The plan must include interaction with the family, Weatherall said.
“The family piece is huge because we want to make sure they’re getting help,” Weatherall said. “We don’t just offer services for the student; we make sure we fill in the gaps for the family and that finances are not a barrier to getting treatment or counseling for the family.”
Once a week, the district’s threat assessment team meets and reviews all active reports.
At a meeting earlier this month, 14 reports were active across the district. A brief conference call was conducted with a high school assistant principal, a counselor and a student resource officer about deactivating one of the reports because a student had made good progress and fulfilled all the intervention plan requirements.
‘Made great strides’
John Matthews, executive director of the Texas-based Community Safety Institute and author of “School Safety 101,” said comprehensive threat assessment protocols have been the standard for many years but not all school districts have implemented them.
“We’ve made great strides in school safety since Columbine,” Matthews said.
The 1999 mass shooting at Columbine High School involved two teenage perpetrators who had given some indications of their intentions.
Matthews said that teenage shooters differ from adult shooters in that they often give clues about their plans to peers.
That’s why encouraging students to speak up and having early intervention plans in place is so important.
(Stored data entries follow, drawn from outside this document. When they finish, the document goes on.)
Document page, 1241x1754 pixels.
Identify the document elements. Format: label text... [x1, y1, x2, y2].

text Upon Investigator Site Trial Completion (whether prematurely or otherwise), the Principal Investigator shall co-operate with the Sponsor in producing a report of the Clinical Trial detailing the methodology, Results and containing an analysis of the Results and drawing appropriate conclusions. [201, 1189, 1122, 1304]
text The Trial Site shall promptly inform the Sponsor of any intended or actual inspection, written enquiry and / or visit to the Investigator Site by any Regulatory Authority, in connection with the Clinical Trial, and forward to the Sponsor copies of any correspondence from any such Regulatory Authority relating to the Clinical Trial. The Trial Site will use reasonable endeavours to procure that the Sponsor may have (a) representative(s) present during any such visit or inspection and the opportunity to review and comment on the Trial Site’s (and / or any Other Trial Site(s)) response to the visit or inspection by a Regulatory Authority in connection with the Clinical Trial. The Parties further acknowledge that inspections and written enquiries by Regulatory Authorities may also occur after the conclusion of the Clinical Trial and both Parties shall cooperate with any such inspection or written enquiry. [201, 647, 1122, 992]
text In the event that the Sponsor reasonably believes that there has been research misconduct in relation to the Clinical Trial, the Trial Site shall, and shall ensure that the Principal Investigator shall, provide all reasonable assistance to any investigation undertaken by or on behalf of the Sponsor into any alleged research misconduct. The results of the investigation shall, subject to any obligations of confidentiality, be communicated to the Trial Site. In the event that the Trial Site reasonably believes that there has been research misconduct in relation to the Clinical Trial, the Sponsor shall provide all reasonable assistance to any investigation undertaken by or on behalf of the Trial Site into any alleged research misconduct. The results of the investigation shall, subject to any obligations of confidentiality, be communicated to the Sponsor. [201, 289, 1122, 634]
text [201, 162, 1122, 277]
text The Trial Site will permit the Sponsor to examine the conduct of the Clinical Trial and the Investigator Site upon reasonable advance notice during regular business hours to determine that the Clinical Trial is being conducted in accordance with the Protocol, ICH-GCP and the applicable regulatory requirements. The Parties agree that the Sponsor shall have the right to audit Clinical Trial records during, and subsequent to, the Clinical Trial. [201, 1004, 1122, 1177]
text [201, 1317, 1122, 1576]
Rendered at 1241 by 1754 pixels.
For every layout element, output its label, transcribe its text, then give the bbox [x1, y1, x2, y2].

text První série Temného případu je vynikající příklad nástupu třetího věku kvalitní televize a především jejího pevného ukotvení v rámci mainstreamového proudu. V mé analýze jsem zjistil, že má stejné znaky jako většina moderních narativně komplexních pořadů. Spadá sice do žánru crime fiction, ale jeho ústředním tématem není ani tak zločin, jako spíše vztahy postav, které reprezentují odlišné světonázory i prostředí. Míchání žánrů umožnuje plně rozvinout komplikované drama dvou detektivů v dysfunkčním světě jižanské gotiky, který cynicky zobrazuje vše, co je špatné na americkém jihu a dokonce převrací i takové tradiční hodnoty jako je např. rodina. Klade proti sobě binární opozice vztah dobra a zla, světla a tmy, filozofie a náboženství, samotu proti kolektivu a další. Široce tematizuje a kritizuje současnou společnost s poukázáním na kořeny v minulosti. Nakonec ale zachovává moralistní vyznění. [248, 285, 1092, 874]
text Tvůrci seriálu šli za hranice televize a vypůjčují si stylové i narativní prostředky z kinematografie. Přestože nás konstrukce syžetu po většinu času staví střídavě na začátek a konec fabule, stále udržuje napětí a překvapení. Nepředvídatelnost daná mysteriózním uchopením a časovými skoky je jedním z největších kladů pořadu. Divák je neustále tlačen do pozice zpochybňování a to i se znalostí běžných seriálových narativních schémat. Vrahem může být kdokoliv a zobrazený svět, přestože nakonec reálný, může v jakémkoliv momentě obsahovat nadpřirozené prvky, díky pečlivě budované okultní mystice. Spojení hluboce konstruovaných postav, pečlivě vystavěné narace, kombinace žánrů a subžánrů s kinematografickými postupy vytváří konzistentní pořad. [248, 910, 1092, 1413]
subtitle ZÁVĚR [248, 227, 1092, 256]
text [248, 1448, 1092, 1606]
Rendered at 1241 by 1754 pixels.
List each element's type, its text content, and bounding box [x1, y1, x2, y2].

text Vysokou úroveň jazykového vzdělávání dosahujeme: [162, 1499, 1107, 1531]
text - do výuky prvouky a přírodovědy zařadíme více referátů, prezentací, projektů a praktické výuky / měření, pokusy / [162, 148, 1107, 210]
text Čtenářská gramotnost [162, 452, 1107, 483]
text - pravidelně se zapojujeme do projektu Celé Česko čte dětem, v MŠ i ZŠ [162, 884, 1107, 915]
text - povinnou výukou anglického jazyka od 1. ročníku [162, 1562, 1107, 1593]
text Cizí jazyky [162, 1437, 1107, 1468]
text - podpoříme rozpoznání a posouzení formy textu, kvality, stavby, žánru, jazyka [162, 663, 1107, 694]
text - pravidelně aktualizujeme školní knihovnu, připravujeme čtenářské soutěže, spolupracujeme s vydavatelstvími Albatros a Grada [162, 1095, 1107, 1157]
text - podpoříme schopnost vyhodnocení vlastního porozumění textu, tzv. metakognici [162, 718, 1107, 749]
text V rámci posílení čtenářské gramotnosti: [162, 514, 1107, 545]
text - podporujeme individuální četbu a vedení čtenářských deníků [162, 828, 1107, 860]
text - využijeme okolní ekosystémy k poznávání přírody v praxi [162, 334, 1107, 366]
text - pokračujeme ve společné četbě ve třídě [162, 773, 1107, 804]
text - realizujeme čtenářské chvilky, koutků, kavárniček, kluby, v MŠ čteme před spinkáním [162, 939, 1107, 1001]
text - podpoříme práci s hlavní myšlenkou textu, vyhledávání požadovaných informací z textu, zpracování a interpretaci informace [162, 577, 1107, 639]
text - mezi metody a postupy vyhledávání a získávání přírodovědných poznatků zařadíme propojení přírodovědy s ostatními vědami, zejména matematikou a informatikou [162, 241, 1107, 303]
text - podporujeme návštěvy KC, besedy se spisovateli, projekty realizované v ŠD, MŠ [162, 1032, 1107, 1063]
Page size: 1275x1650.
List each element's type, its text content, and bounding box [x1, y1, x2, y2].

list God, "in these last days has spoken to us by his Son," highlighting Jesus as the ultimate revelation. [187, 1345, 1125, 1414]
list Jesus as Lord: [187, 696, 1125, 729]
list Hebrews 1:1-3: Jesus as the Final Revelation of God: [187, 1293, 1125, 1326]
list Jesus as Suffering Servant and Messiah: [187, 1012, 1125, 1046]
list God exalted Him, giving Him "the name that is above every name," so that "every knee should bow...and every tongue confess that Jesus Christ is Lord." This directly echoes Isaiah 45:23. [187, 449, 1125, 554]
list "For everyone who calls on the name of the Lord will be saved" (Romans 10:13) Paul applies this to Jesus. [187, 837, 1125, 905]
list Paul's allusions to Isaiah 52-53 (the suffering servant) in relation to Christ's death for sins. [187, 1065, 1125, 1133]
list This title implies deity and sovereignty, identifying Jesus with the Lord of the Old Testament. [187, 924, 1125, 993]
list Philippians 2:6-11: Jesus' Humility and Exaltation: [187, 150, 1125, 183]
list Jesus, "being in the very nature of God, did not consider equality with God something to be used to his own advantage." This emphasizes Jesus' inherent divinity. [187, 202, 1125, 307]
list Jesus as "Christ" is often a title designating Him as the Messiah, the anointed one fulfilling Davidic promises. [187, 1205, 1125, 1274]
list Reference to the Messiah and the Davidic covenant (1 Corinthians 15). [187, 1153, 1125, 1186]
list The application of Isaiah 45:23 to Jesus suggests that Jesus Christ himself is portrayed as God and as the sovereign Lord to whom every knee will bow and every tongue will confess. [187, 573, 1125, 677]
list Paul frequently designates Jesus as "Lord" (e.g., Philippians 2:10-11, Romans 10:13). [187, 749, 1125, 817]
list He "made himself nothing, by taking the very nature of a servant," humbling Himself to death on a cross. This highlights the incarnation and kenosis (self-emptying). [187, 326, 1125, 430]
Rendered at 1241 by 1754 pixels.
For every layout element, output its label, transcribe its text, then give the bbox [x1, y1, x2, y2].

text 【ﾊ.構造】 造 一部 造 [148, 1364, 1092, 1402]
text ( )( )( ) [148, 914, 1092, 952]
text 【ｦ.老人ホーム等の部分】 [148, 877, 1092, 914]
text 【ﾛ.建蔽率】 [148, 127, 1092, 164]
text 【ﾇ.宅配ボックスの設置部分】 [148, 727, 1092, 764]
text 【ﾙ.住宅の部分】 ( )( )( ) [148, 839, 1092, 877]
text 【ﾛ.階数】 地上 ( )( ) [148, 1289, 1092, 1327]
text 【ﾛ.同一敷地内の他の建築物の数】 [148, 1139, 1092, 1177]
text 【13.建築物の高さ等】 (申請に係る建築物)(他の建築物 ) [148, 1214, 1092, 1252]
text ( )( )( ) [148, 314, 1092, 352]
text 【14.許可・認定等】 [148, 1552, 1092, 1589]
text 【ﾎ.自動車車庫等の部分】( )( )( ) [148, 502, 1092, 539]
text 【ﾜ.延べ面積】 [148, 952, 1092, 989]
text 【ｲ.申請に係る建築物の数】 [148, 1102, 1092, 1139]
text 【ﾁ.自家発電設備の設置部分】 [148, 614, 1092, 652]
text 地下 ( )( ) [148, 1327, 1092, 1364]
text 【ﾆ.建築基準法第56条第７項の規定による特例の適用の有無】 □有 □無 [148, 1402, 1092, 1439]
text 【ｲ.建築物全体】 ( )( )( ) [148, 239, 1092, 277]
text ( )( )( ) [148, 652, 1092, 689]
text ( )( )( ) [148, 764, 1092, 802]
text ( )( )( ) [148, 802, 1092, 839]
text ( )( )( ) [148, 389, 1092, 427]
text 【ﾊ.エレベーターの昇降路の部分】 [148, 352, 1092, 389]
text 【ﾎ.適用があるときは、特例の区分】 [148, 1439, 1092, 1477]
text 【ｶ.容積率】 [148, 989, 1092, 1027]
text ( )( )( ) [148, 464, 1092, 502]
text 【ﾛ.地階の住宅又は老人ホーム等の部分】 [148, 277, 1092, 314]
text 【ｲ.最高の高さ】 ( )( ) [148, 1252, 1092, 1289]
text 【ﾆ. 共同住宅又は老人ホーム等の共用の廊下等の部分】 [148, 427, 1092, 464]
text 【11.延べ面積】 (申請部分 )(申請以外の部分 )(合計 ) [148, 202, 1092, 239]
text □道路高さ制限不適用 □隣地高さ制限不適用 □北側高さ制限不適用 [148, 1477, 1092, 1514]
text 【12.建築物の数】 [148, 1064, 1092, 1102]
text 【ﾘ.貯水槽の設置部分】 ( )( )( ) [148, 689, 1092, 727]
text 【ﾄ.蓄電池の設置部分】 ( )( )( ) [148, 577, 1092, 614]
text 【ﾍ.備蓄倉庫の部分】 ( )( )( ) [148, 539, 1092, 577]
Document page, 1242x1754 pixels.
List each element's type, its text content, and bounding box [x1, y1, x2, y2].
In the incident with the murder-suicide threat at the Keller district high school, authorities were able to track down an online friend in Maryland with whom the local student made a murder-suicide pact, Kinley said.
At the Nov. 9 school board meeting, Kinley recognized Fort Worth Police Officer Sara Straten for her role in finding the Maryland student.
“Officer Straten was not satisfied having a student outside of Keller ISD unidentified,” he said.
Straten contacted Maryland law enforcement officers, who were able to identify the student and provide intervention services.
It all started with students telling school officials.
Weatherall said that fostering a sense of community among students, parents, school officials, law enforcement and service providers builds an environment “that may prevent an incident from occurring.”
Staff writer Diane Smith contributed to this report, which includes information from Star-Telegram archives.